Matthew Ebden - Michał Przysiezny 2 @ 1.65 (7/10) :-|
Miałem sobie zupełnie odpuścić kwale do AO, ale ten typ przyciągał moją uwagę odkąd go zobaczyłem i w końcu się zdecydowałem. Mogę z przekonaniem powiedzieć, że Michał jest w życiowej formie. Widziałem go na korcie wiele razy na żywo, zawsze zachodziłem w głowę dlaczego gracz o takich umiejętnościach technicznych (mimo wszystko na polskie warunki), bardzo urozmaicający swój
tenis, potrafi przeplatać cudownie wygrane piłki, których nie powstydzili by się tenisiści Top30, z kilku metrowymi autami... I przez kilka lat robiłem sobie nadzieje, że coś z niego będzie, później jak chyba większość ludzi w naszym kraju zwątpiłem w to, że awansuje kiedykolwiek do czołowej 100 rankingu
ATP. Teraz to znów staje się realne. Przed dwoma tygodniami walczył dzielnie z Beckerem, który jest teraz w całkiem niezłej dyspozycji i o dziwo uważam, że tenisista grający właśnie tak (mocno, ofensywnie) byłby dla naszego rodaka trudniejszym rywalem niż Ebden, który swoją grę będzie opierał zapewne na regularnym przebijaniu piłeczki na drugą stronę siatki.
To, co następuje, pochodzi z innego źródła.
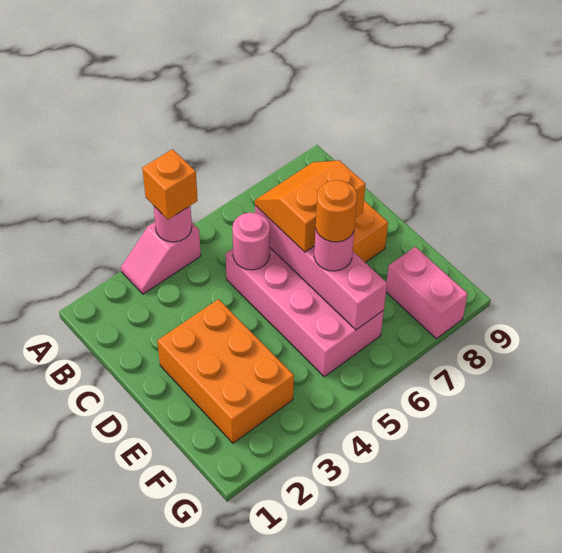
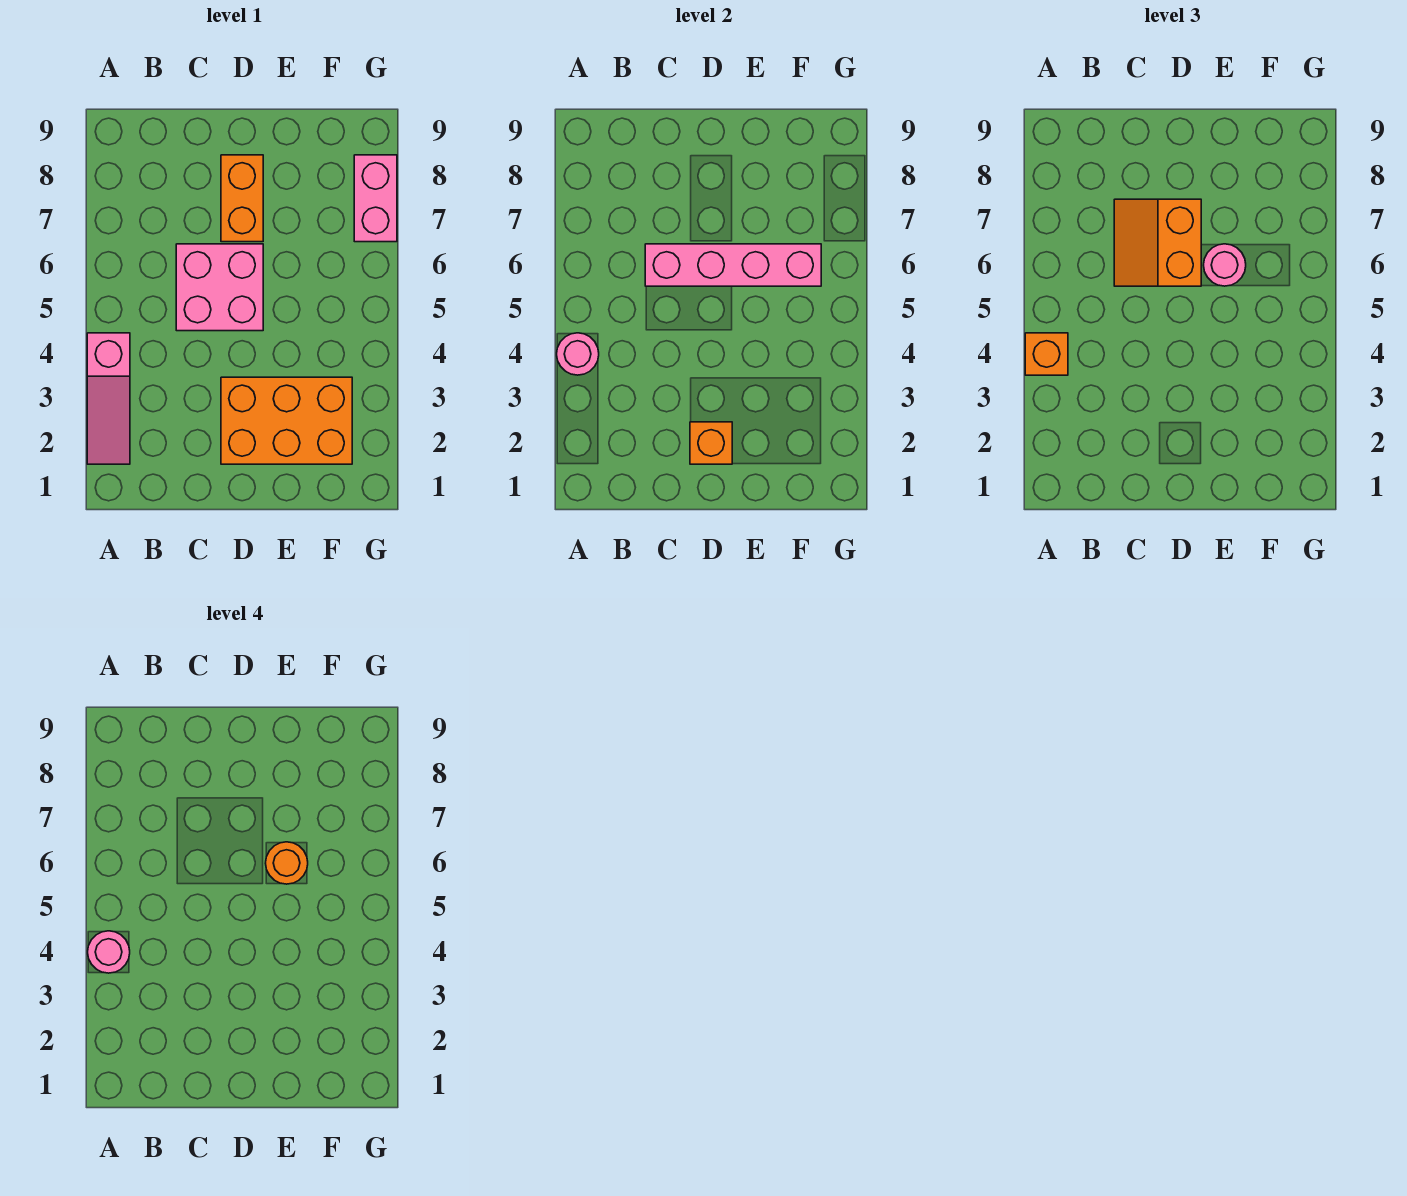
pink slope A3:A4 level 1 top 4 -> pink slope A2:A4 level 1 top 4
pink brick C5:F6 level 1 -> pink brick C5:D6 level 1
pink round brick C5 level 2 -> pink round brick A4 level 4
none -> orange brick D2 level 2
pink brick F8:G8 level 1 -> pink brick G7:G8 level 1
Nie uważam, by nie miał on atutów ofensywnych, ale w tym meczu wszystko zależało będzie od tego czy Michał będzie trafiał w kort. Bo jeśli tak to o wynik tego meczu jestem spokojny, a uważam, że dziś trafiać powinien bo jest w niesamowitym gazie i doprawdy rywal tego pokroju (oczywiście nic nie ujmując Australijczykowi) jest jak najbardziej do ogrania w dwóch setach (choć spodziewam się trzech).